Odd things I’ve learned this week being one-handed:
- For the first time since high school, I am able to write faster with a pen than I can type.
- Flossing is one of the more difficult activities to achieve with one hand.
- I’ve actually found a practical use for the electric pepper grinder gag gift I got for my brother for Christmas
- How much we take for granted the absence of pain everyday
On a different note, the window for applying in the 4th round of submissions for the 9rules Network is tomorrow (Wed) one day only. My friend Chris is currently syndicated through them and says it has tripled his readership so it’s worth it for anyone who uses his/her blog to reach potential clients
I’m scrambling to complete Phase I of the ABC project this week to meet their deadline. I feel like the runner that comes around the final turn only to pull a hamstring and wind up clawing his way across the finish line though- typing is waaay hindered right now and it’s going to come down to the wire. I will do an extensive writeup on what I learned and all that was involved in delivering this system once it’s live. It’s been an enormous exercise in pushing the limits of screen scraping techniques to essentially emulating a browser and writing a wrapper API for a system that had no way of exposing its internals and then to automate a bunch of business processes via the API I created. The most challenging thing is not that this company fails to provide an API to their system but that they have countermeasures in place to thwart people like me from doing what I’m doing so essentially I have to defeat those first before I can make the screenscraping work. My legacy integration stuff is all done in ColdFusion running on BlueDragon JX and entirely done using cf components and xml mapping files. What’s nice is when this company inevitably changes the formfields in their system, I only have to update an xml mapping file and the client-facing application theoretically should not have to change at all. The guys from Fivetwenty Web Services were an absolute pleasure to work with (I subbed the client-facing portion to them so I could focus entirely on all the legacy stuff). Their stuff is all .NET and we talk XML back and forth. The next phase will encompass all the financial data and involve extending the legacy integration to talk with a housing provider app that rides ontop of a FoxPro db, a custom Cobol accounting system and an AS400 that has all the data from the social workers- all this to avoid the volley of faxed patient information that is their current process. Everything must be HIPAA-compliant so it’s all stored encrypted in the db and the encryption key actually resides on a different network segment (thanks to the 520 guys)- it has been quite an experience setting it up… I will definitely share what I’m allowed to as far as lessons learned.
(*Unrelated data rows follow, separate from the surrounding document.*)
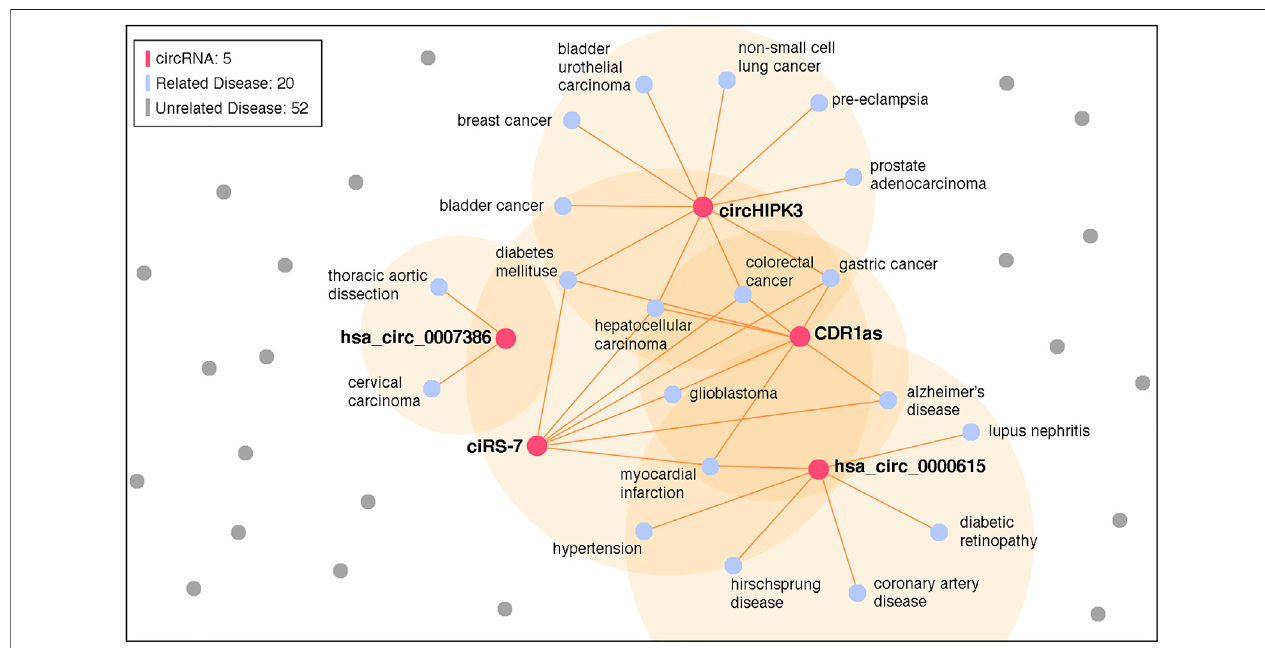
FIGURE 7 | Knowledge graph of the selected circRNA associations. A total of 5 circRNA and 20 related diseases is identi fi ed in the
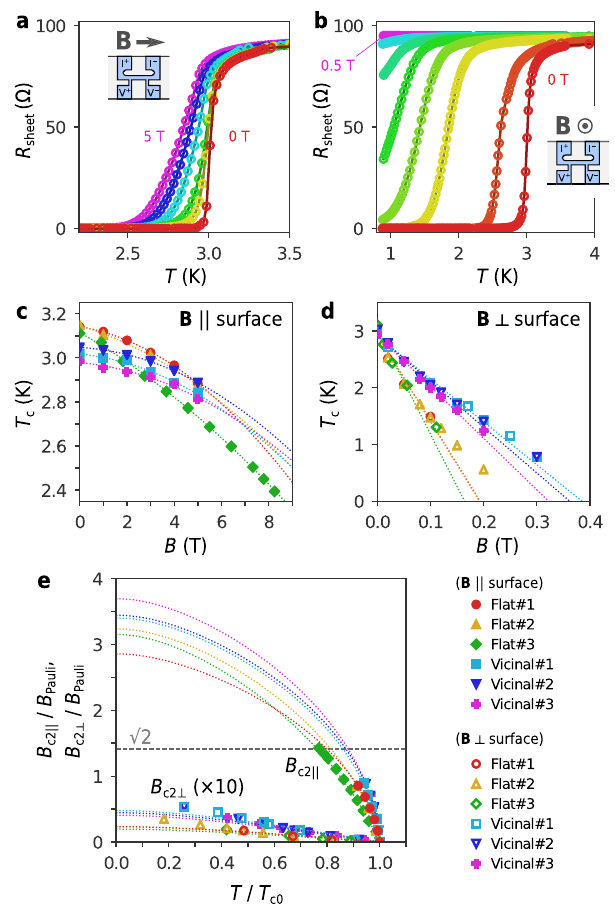
Fig. 5 Superconducting properties in in-plane and out-of-plane magnetic fi elds. a Resistance curves of Vicinal#1 in in-plane magnetic fi elds of B = 0, 1, 2, 3, 4 and 5 T. b Resistance curves of Vicinal#1 in out-of-plane magnetic fi elds of B = 0, 0.02, 0.1, 0.15, 0.2, 0.25, 0.3 and 0.5 T. The insets of ( a ) and ( b ) show the directions of the magnetic fi elds with respect to the samples. The samples were patterned in a shape suitable for four-terminal measurements, as represented by areas coloured in light blue. I + ( − ) and V + ( − ) are the current and voltage terminals, respectively. c Field dependence of T c in in-plane magnetic fi elds. d Field dependence of T c in out-of-plane magnetic fi elds. The dotted curves in ( c ) and ( d ) are the quadratic and linear functions fi tted to the data. e Comparison of B c2 ∥ and B B c2 ⊥ . For clarity, c2 ⊥ is scaled by a factor of 10. The dotted curves are the universal function Eq. (1) plotted with parameters determined from the fi tting analyses. The dashed horizontal line indicates the enhancement ffiffiffi p factor 2 for static locking effect of Rashba-type SOC. The relatively large variation in the fi tting curves for B c2 ∥ originates mainly from the angular error of the sample orientation denoted by θ e in the main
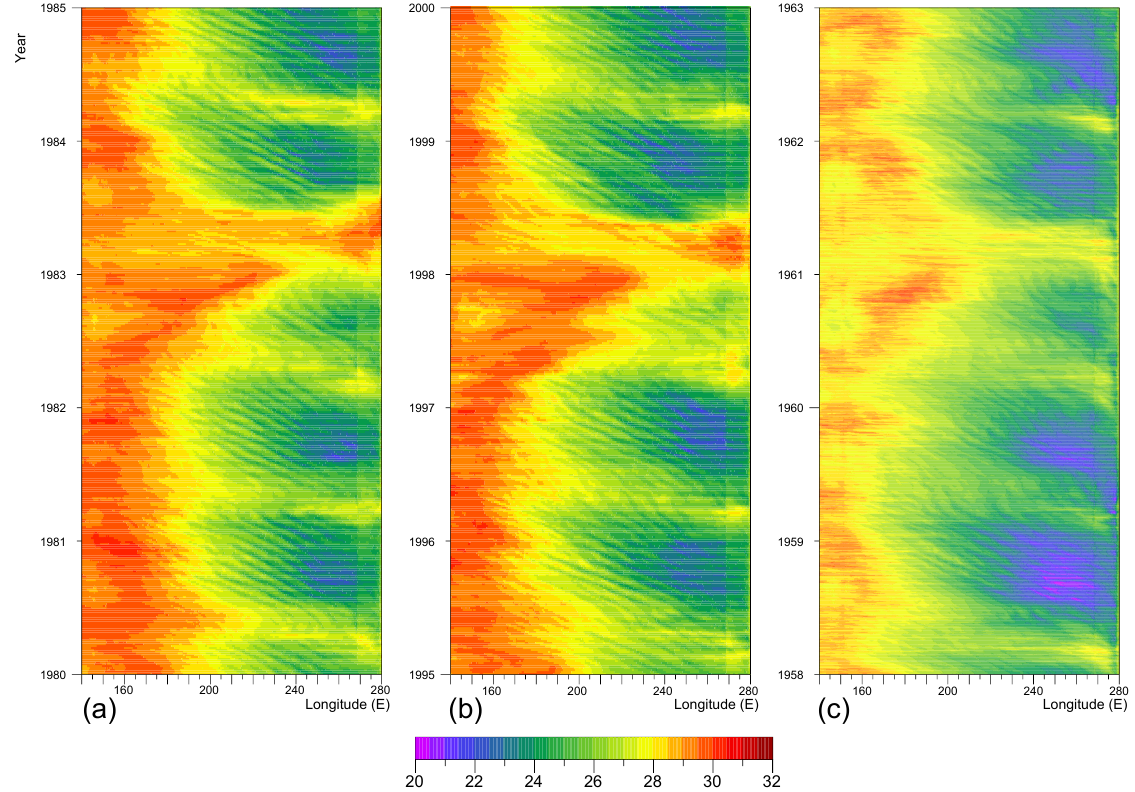
Figure 6. Expanded view of model sea surface temperature, averaged between 5 ◦ S and 5 ◦ N, for the equatorial Pacific between 120 and 280 ◦ E (80 ◦ W), and (a) between 1980 and 1985, (b) between 1995 and 2000, and (c) when coupled to a high-resolution atmospheric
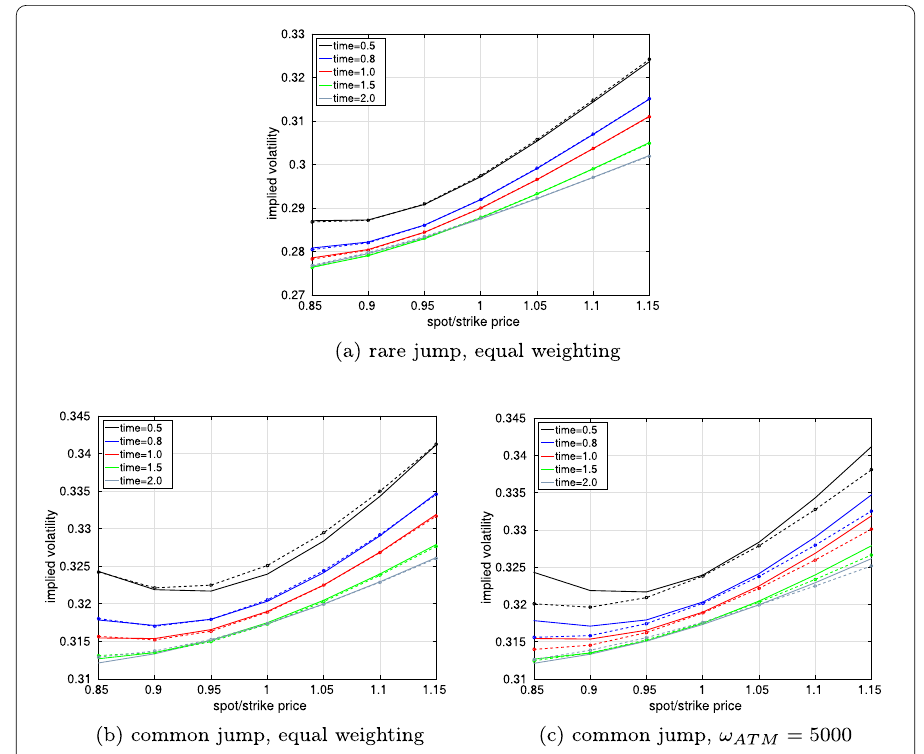
Figure 8 Implied volatilities from the ‘market’ and calibration. The solid lines represent the Bates implied volatilities, while the dashed lines are the calibrated Heston-based volatilities. The impact of weighting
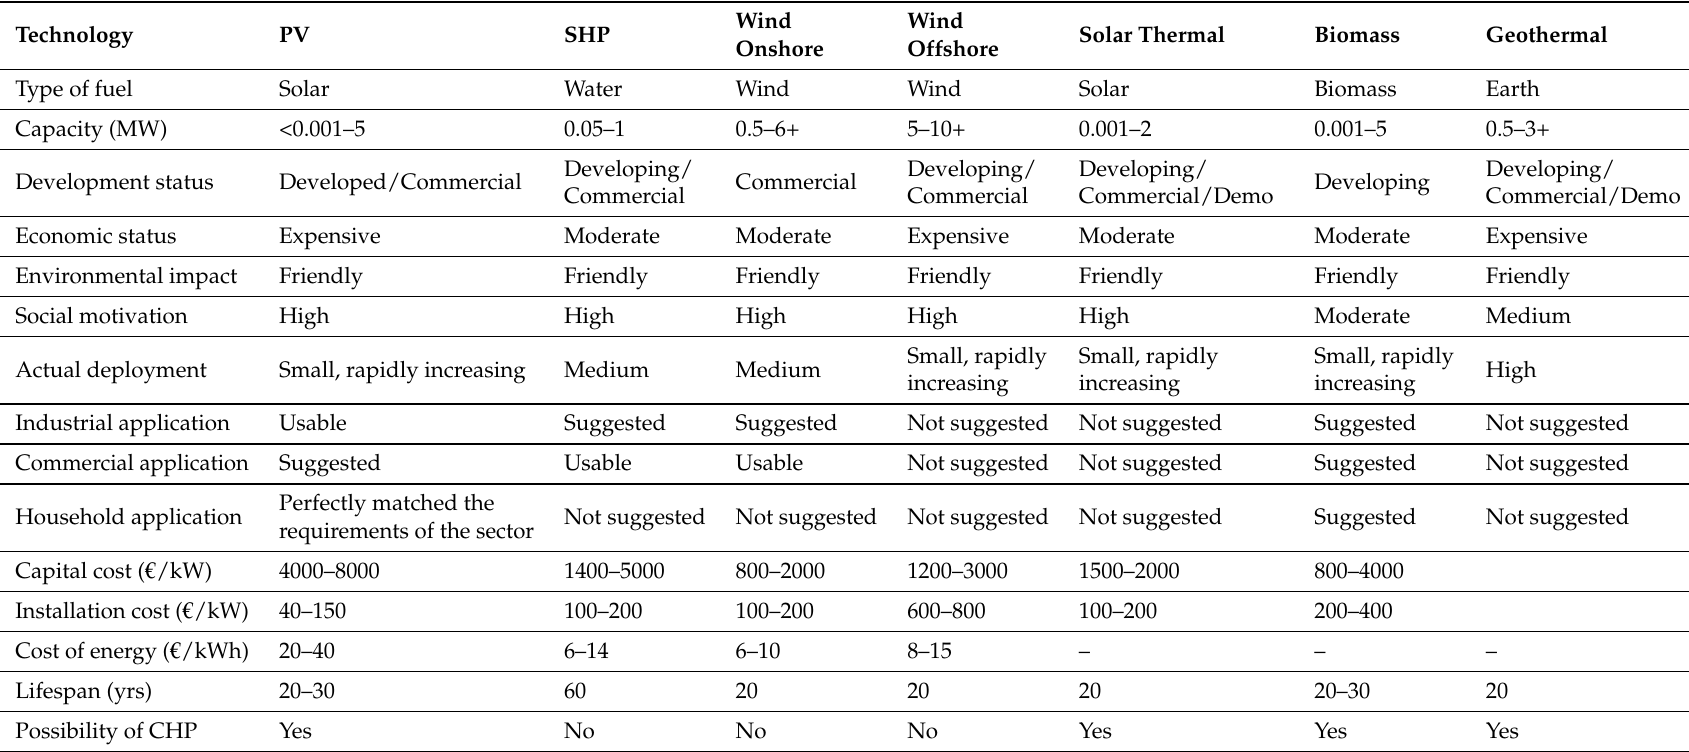
Table 1. Summary of renewable energy-based microgrid technologies [1,46]. PV:photovoltaic; SHP:small hydropower; CHP:combined-heat and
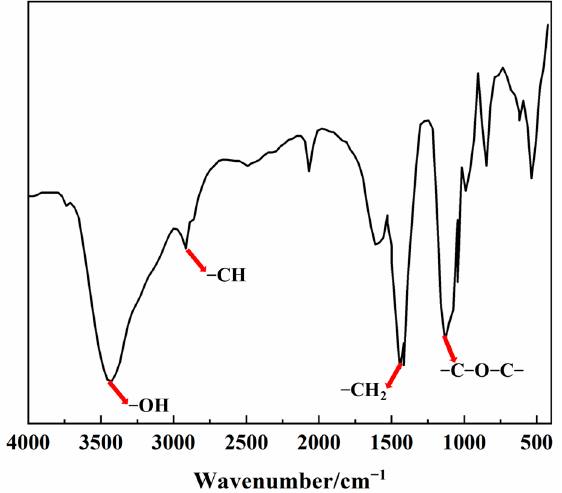
Figure 1. FTIR spectrum of the synthesized SRP − 1.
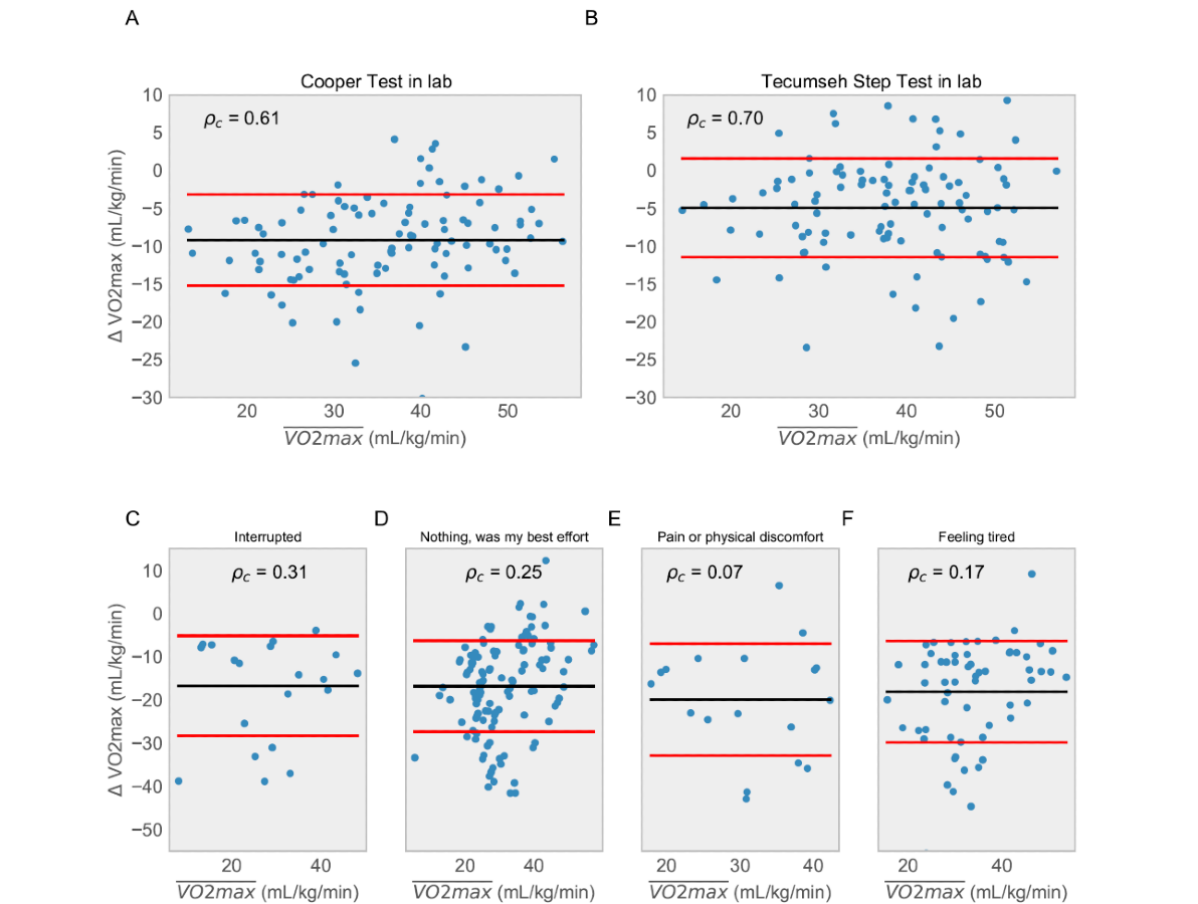
Figure 2. Comparison of in-clinic performance of silver standard protocols relative to the gold standard for (A) 12-minute run test (12-MRT) and (B) 3-minute step test. For each plot, we are showing the difference between the ground truth maximal oxygen consumption measurement and measurements obtained using the distance run around a track (for A) and heart rate via radial pulse measured by trained research staff (for B) as per Tecumseh protocol. This distance was also measured using GPS and heart rate was measured using a chest strap and Fitbit. The concordance between distance measured around the track and measured using the GPS in the phone was 0.96. (C) to (F) show the concordance of the 12-MRT test for different values of self-reported effort. VO 2 max: maximal oxygen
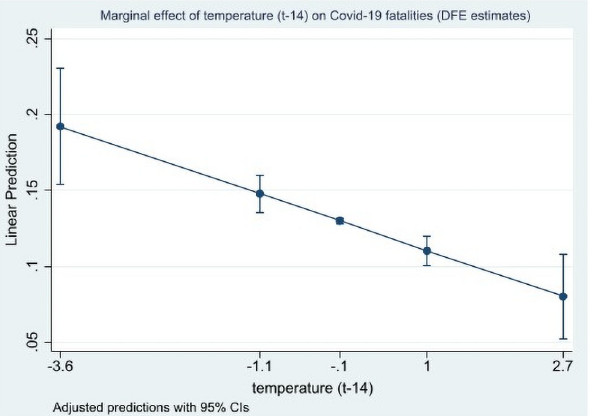
Fig 2. Marginal effects of temperature (t-14) on Covid-19 fatalities (direct effect with DFE estimates). Marginal effects are computed at the min, -1 std. deviation, mean, + 1 std. deviation, and max values of the (standardized) temperature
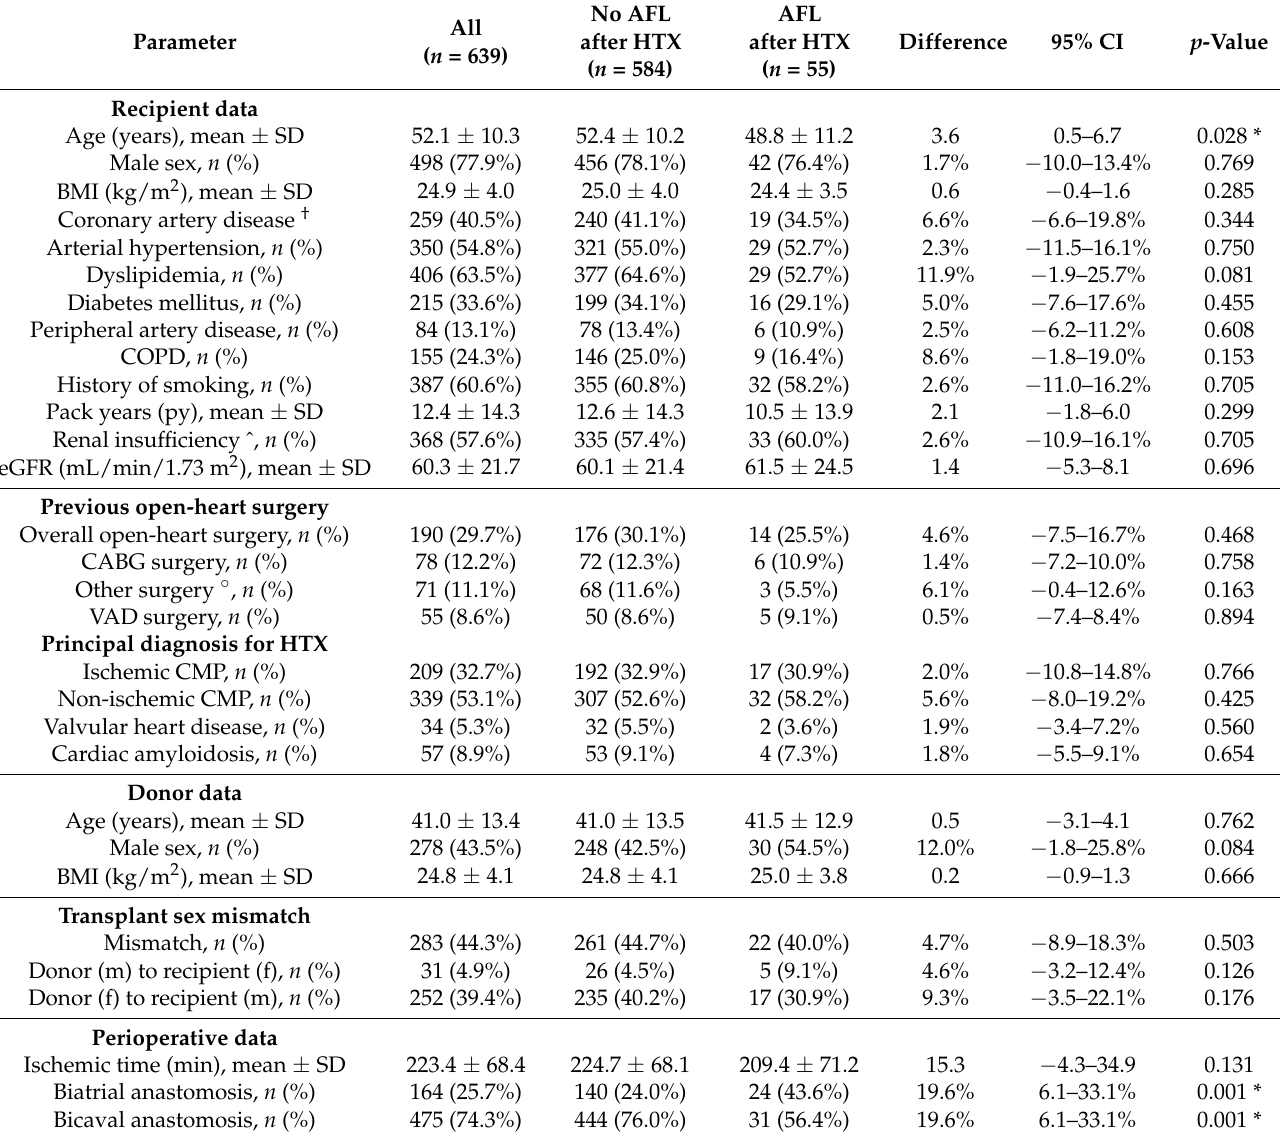
Table 1. Demographics-stratified by late-onset AFL after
BTW, Pandora rocks – if you haven’t used it yet, be sure to check it out. It’s a free, flash-based music discovery service that lets you setup your personal radio stations and learns to recommend artists you like. What’s cool is you can share stations with friends. I just added their js widget to my blog on the right column to syndicate my stations. This replaces shoutcast now for me as being the music of choice during the day.